Years ago when I was a young, single reporter I decided to give a dinner party in my apartment for some friends. The apartment had a red shag rug in one room and a full wall sized cinderblock and plank bookcase and stereo hutch. My menu for the evening was “Burgundy Burgers,” made from a recipe ripped out of a magazine lying around some waiting room. Instead of modestly flavored pads of beef on buns, we wound up with purple bombs of raw meat that were among the world’s first attempts at “blackened food.” The night was not a total loss; however, we feasted on the two jugs of hearty (and cheap) red burgundy and several bags of chips.
John J. Gilmore/Author of Cocaineros Duel

Lisa Alber said...

I don't have any disasters to relate, but that's only because I don't cook or entertain much. In fact, here's an admission: I had a housewarming party awhile back, but the only reason I threw it was because a friend said he'd prepare paella as the main dish. :-)

Lora in Florida said...

No dinner party disasters to relate, at least none that I know of!! Maybe that's why I don't have too many to share...maybe I don't know how bad my cooking is!

One dinner party that I remember with embarrassment took place while I was in college. My very good friend and I were us for Editors-in-Chief of the college newspaper, and we went to the professor's house for dinner. We brought the wine...2 JUGS of it, because, as we told them with glee, "It was only $5.99 ea, so we bought one for now, and one for you later." Took us a while to realize why the professor's wife insisted we take it home with us. She was very gracious, telling us to keep it, because "managing on a college budget is hard". I still cringe thinking about it.

Hank Phillippi Ryan said...

Lora, that's adorable. Truly. Adorable.

Linda Rodriguez said...

Oh, Lora! How sweet! And you know the professor and his wife thought that was so cute of you two.

What fun this has been! As usual with Jungle Reds. I won't be commenting the rest of the week since I'll be wearing my poet hat and running myself ragged at the AWP (Associated Writers & Writing Programs) national conference in Chicago. I will miss you all so much, so try not to have any good posts while I'm gone. Don't you have a few weak, boring ones sequestered somewhere that you could pull out so I won't miss all the great stuff you always have? ;-)
xoxoxo

Oh, almost forgot. Rhys will be featured on my blog on Thursday. www.LindaRodriguezWrites.blogspot.com

be sure to come by and check out the great interview she did!

Deb Romano said...

Linda,
Thank you for sharing the recipe. It sounds exactly like something I would love. I look forward to trying it. I will be looking for you at your blog,by the way!
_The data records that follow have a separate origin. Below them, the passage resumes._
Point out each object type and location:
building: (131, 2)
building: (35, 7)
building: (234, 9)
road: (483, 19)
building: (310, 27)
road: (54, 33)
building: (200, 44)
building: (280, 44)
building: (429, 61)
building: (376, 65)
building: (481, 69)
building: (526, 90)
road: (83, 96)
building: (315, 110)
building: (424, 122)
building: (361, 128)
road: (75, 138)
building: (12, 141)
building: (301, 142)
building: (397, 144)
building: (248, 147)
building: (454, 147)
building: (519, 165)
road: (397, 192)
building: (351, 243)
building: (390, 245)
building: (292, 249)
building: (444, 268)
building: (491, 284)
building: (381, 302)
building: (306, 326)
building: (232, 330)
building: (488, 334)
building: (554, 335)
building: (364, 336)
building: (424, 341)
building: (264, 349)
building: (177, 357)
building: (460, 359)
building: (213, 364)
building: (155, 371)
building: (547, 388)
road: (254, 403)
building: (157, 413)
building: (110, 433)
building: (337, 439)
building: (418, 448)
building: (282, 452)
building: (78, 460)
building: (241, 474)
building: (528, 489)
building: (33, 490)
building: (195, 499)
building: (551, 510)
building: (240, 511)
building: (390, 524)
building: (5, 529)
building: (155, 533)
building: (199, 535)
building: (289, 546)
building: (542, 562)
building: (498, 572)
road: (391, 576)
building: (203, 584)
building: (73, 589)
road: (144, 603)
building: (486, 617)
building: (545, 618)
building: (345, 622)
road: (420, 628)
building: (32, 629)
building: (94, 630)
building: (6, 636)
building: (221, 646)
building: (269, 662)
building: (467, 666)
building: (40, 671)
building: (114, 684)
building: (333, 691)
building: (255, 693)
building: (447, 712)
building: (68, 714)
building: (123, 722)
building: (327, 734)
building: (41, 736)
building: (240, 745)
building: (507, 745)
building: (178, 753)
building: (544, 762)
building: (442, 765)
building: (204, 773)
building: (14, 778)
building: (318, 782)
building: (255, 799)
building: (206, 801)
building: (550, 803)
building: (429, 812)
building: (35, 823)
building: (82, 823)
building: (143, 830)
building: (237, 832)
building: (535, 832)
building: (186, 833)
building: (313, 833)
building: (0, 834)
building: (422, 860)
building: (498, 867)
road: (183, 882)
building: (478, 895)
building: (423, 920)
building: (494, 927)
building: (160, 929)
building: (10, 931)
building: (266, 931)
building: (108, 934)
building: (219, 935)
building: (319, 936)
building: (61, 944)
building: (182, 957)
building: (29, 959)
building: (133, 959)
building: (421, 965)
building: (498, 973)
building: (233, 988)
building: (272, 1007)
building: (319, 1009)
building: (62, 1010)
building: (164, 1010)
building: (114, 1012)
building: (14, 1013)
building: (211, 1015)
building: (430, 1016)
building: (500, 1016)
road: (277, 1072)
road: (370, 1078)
No dinner party disasters (my place is kind of small so I rarely have more than a couple of people here) but plenty of disasters when I am all by myself! A few weeks ago I had one of those episodes where ALL the pieces of chicken fell on the floor. I,um, said some Bad Words and then laughed and told myself that it wasn't likely that I'd die if I immediately rinsed everything off. So I got the four extra meals out of it that I'd planned to have. (As you can see, I'm still here!)

When I experiment and things do not turn out well, I have no choice but to eat my mistakes...and this is an easy way to NOT make the same mistake twice!

A friend and I often exchange recipes. Neither of us measures out herbs and spices. Another friend gets very nervous when we are unable to give her exact amounts to use in our recipes that she wants to try! "Use your own judgment"or "season it to taste" are phrases that practically cause her to have panic attacks!

Liz said...

I'm reading Body Line by Cynthia Harrod-Eagles; then to The Maltese Falcon, the BIG READ for spring in Springfield, Mo, with many coordinated mystery lovers' events taking place over a month.